This is a set of three tasks, given for the purpose of recruitment to CSD Robocon NITK.
- Milestone-1: Make the bot move in circles of three random radii.
- Milestone-2: Implement localization without using API functions
getObjectPosition()andgetObjectOrientation(). - Milestone-3: Implement control system and navigate through the waypoints.
This project uses openCV-python to analyze the visual sensor data, and determine the position, orientation and thus path progress of the bot. With the locations of the waypoints fed to the bot, it uses p-system or proportionality system with angular error to orient itself towards the next waypoint.
Axes:
Orientation is 0 deg when the bot is exactly opposite of the default starting orientation, thus starting orientation is 180 deg. Angle increases upon rotating clockwise.

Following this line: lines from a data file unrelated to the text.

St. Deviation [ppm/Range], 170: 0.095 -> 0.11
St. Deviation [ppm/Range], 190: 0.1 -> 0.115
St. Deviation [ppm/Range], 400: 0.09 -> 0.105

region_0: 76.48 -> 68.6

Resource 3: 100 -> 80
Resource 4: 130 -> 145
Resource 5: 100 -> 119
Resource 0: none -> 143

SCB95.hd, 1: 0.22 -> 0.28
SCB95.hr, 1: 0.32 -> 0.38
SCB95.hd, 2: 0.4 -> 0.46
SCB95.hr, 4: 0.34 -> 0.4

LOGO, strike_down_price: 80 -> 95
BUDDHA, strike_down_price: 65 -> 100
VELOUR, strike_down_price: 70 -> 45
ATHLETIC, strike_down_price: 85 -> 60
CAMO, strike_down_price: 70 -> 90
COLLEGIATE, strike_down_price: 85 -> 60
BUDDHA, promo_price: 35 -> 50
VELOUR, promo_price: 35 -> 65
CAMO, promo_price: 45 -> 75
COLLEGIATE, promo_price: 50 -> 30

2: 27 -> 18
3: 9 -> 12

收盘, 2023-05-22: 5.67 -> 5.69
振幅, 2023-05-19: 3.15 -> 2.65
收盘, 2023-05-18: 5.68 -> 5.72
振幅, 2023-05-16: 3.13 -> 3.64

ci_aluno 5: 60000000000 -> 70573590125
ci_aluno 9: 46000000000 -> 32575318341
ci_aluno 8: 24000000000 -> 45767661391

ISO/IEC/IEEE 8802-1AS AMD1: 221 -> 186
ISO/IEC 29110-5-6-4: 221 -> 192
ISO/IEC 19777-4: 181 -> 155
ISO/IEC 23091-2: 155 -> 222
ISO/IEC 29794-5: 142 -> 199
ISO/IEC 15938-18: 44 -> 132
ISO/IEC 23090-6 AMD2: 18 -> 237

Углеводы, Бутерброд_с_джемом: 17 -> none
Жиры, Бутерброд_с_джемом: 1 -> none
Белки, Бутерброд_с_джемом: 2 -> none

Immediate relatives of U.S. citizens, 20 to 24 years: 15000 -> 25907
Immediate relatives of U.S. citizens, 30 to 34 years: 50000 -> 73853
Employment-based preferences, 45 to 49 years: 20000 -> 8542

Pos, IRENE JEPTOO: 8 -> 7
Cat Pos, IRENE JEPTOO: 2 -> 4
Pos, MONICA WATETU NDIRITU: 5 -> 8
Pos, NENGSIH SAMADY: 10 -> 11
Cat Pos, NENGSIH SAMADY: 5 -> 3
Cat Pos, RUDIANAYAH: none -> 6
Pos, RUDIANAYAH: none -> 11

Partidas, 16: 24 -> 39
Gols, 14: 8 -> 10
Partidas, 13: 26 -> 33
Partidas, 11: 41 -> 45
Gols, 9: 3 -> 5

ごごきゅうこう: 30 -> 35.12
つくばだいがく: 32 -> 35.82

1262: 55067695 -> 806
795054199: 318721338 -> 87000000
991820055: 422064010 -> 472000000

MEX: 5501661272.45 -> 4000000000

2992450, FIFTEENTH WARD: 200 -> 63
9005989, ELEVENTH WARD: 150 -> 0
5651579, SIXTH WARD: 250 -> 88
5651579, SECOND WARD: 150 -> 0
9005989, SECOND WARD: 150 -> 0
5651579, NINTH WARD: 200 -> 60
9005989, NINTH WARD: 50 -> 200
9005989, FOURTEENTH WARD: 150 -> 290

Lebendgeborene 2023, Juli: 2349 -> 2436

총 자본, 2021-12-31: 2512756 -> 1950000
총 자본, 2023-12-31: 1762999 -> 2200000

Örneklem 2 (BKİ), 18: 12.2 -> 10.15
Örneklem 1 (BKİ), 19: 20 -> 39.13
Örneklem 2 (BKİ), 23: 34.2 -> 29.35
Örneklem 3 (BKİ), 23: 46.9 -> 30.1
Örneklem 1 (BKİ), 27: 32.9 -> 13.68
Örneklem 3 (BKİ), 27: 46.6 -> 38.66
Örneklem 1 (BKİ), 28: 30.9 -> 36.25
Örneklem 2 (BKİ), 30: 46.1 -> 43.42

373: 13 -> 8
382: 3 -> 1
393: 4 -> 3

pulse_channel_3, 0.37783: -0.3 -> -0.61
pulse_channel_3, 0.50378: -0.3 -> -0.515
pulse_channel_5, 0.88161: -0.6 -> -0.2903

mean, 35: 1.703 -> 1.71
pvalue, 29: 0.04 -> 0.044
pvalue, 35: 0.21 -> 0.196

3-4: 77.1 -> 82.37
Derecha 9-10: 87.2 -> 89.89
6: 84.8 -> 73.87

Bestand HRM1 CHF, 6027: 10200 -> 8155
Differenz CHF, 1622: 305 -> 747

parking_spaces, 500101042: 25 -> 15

Unfortunately, I couldn't complete the implementation within the given time frame. Here's the logic I would go ahead with given about a day or so more:
- We pass as a list the waypoints to the robot
- The robot has its own orientation: o1, given from the AruCo tracking system; and the orientation needed to reach the next waypoint: o2, calculated from the list of waypoints.
- The robot utilizes PID or a similar damping error correction system to match o1 with o2 while commuting.
- Upon reaching the waypoint (within a given tolerance vicinity), o2 is updated and we go to step 3, except when the waypoint is the goal.
The error correction system has some detail to it, which I couldn't manage implementing due to shortage of time.
- I finally got the control system figured out. It is a p-system, and uses only proportionality for error correction.
- Orientation system has been changed. Now starting orientation is 90 degrees, 0 degrees being bot facing way point 2 from way point 1.